As a stop gap, I used an old, but still usable, cell phone that used to be my son’s, daughter’s, mother-in-law’s and nephew’s. It wasn’t a good phone; it was all banged up, it took 5 buttons to make a phone call, and, most importantly, I emphatically DID NOT feel like James Kirk while using it.

I began, finally, to think of getting a smart phone.

I too would be able to take pictures and send them around the world to family and friends in real time.
I too would be able to listen to MY music while cleaning the kitchen and not anyone else’s (music, not kitchen).
I too would be able to watch movies while waiting at the post office.
I too would be able to walk down the street, deftly missing light poles while wildly texting and pretending to be important.
I too would be able to enjoy seeing the antics of cats on youtube videos anywhere and anytime. 

The first step was to do research: find out which phone was suitable to my needs. This involved asking family members “what phone should I get? I got the same answer from everybody: “take mine, I was going to upgrade anyway.”

But I stood fast, did not take anyone’s hand-me-downs, and went out (dragging the expert who actually knew what he was doing) and bought myself a brand new 2nd generation mini smartphone, which turned out to be not as smart as it looked.

In many places in our Holy Torah, the narrative suddenly shifts scenes and begins a completely different story, and then, that completed, returns to the original story. A classic example is the story of Yehuda and Tamar, which breaks off the story of the sale of Yosef, leaving Yosef to slavery in Egypt (about which we read  just a week or so ago). This is to teach us some relevant lesson of taking responsibility and manning up to mistakes and rectifying them.

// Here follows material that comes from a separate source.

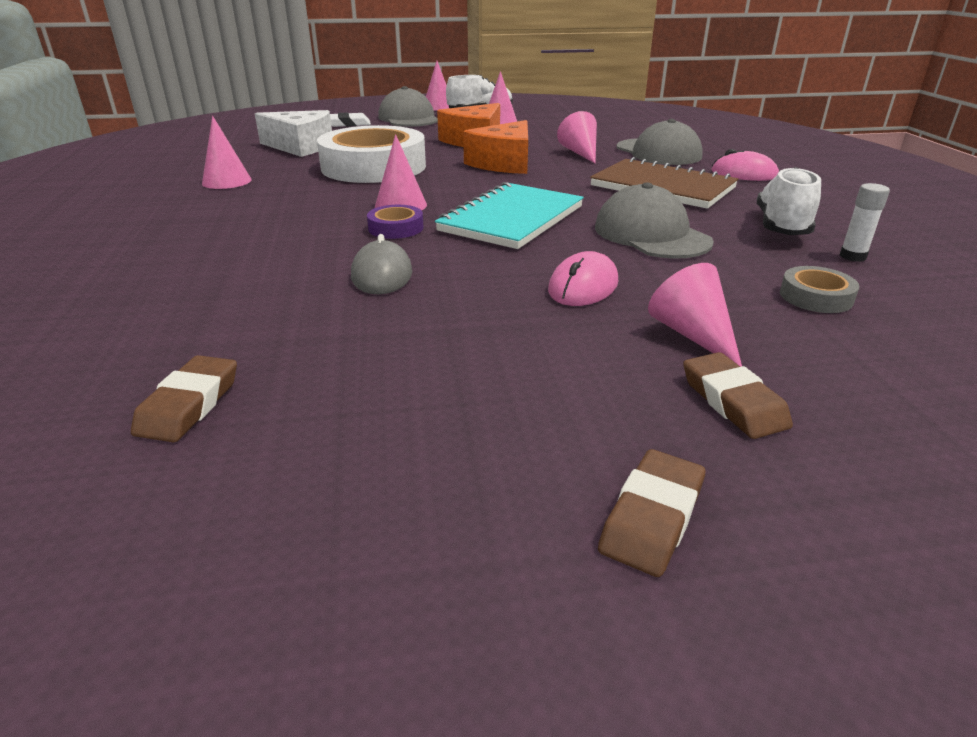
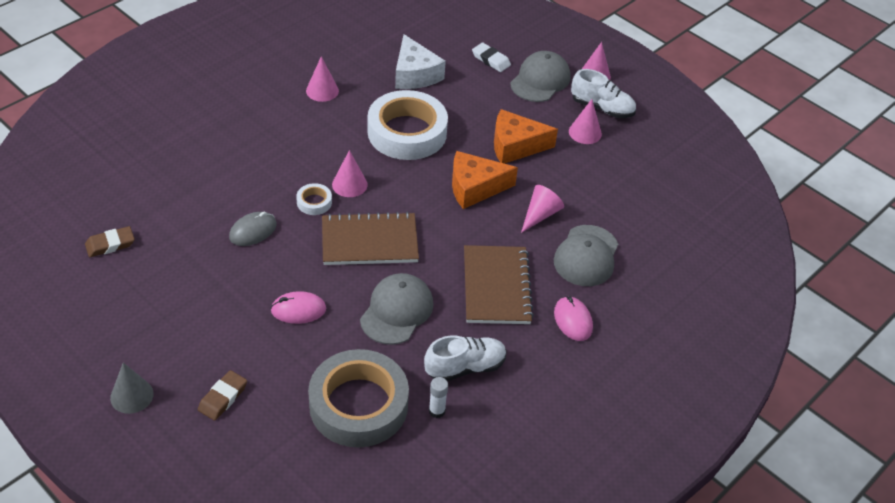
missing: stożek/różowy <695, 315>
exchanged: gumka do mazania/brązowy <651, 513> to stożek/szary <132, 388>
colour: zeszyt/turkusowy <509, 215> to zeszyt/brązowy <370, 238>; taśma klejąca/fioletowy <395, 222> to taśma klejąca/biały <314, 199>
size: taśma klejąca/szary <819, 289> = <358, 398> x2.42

So this is my scene shift, lesson learning story:

When I was a kid, about 10 or 11 years old, I wanted to go away to camp. All my friends went to camp, but I was unlucky enough to belong to a family that took car trips around the North American continent seeing such sites as Yellowstone National Park, Cape Kennedy, and Disneyland. Poor me. Every year, I would ask to go to camp crying why can’t we be more like other families and feeling very sorry for myself. One year, we weren’t able to go on a month-long car trip, so my parents sent me to camp. I was there for about 23 minutes, maybe less, when I realized that this really wasn’t for me and thought about walking the 100 miles home. (I didn't. I managed to stick out the three weeks and have a pretty lousy time.)

I’m sure you can guess where I’m going with this. 
In case you don't it's: Be careful what you wish for.

I’m not whining. I own a smartphone. What could be bad??

I joined the ranks of those glued to their phones, engaging in communications with people all over the world.

Except:
Nobody will pose for a picture.
I can’t seem to find any good music to download, and when I ask for help, they download their music (and I still have to clean the kitchen).
Who am I kidding? I can’t see movies on that itsy bitsy screen.
I find that, while I can wildly text and pretend to look important while walking down the street, I don’t actually miss the light poles.
I don’t like cats.

But the worst part of the phone (and it’s a LOVELY phone, really, I’m not whining) is that my fingers are apparently too burly/solid/hefty/fat. 


It takes me 45 minutes to type in “Im hpne”.

The first app (see, I know the lingo) I downloaded was whatsapp. Or, as I type it on the phone, wjatsioo.

This was my first message: Ho gyys. In pn wjatsioo tpp!

The hours my face glow in the reflected light of my 2x5 cm screen are spent typing out one message over and over until I get it right:

Arw ypi cpnunh Sgavvat?

Aee ypi vpmung Shannay?

Aew uoi xpmunf Sjabbar?

Are you coming Shabbat?

And then I send it to the wrong person.

I hope the electrician isn’t vegetarian.